Quite a few liberal-radicals also belonged to Shia families. While
the Shia claim implying an automatic progression from Shiaism to
liberalism or socialism is dubious for the simple reason that among
their inherent beliefs were those derived
from a variety of sources and not just from their own basic
cultural norms.
Yet, this fortification of the Shia tradition itself merits a proper
explanation. It is doubtless true that Imam Husains martyrdom
at the bank of the Euphrates in
Karbala in 680 AD has become a powerful, enduring, and evocative
symbol of resistance to tyranny. I opened my eyes, recalled the
Balrampur-born Urdu poet, Ali Sardar Jafri, in the shadows of knowledge
and tazia. The first sound I heard was that of lamentation and mourning
of the martyrdom of Husain. When I came of age, I found the whole
world was a house of mourning.
Behind the facade of a benign existence, deep-seated tensions afflicted
qasbah society. The ashraf groups themselves did not act in concert
as a unified community, divided as they were by hierarchy, status
and family feuds. They had complex, parallel, and interlocking in-
terests that were expressed via different social networks. Besides,
they were plagued by laziness, an extravagant life- style, internecine
family disputes over property leading to endless litigation, and
loss of land caused by huge debts.
Taking Mohammad Baqar as an example, we can see the difficulties
experienced by ashraf families threatened by pauperisation. His
ancestor, a petty landowner in Ahrauli, headed for Gorakhpur to
take up a judicial appointment in the British court. But the fortunes
of his family changed owing to disputes over property. Basharat
Ali resigned from his government job in 1885 and returned to Ahrauli.
The court case dragged on for years, and was ultimately decided
against him. The bitter experiences of the family may well have
led Baqar to comment, with a touch of irony, on the qasbah life,
its value system, and the degenerative lifestyle of the local elites.

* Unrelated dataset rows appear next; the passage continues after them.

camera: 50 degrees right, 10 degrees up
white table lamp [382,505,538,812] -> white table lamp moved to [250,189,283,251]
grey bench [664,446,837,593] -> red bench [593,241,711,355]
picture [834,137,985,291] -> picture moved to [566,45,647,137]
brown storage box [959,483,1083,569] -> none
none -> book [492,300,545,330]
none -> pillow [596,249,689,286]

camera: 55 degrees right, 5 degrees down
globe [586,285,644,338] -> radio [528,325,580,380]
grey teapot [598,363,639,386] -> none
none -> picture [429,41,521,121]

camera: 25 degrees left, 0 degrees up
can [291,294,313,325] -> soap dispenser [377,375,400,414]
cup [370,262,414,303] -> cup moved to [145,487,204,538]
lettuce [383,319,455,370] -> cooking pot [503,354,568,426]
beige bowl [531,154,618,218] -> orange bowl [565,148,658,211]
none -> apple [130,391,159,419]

Max Weber stressed that honourable persons are expected to be above
the claims of power based on mere wealth. In order for economically
powerful persons to become honourable, they have to display an honorific
style of life. Baqar defines, at the beginning of the 20th century,
the content of piety and appropriate styles of life in a qasbati
social milieu. He may well have established, unwittingly, the important
connections between the qasbahs and status groups, styles of religiosity
and everyday status.
Today, terms like qasbah or a qasbati culture do not convey the
same meaning. Qasbah as a social and cultural entity is, in fact,
not only a lost idea but has also vanished without leaving any substantial
legacy behind it. Yet the qasbah has to be reinstated in our discourse
to understand the confluence of ideas and movements, and to capture
the continuum of high and low points in its histories. Hence it
is important to explore at least one principal facet of qasbati
living the ideology of pluralism, and its strength in uniting
different sections of society. Our students should be told how landed
groups and service families built a partnership in the late-19th
and early 20th centuries to manage their lives, and how they invested
into strategies of collective action where mutual commitments overshadowed
distinctive identities and communitarian pursuits.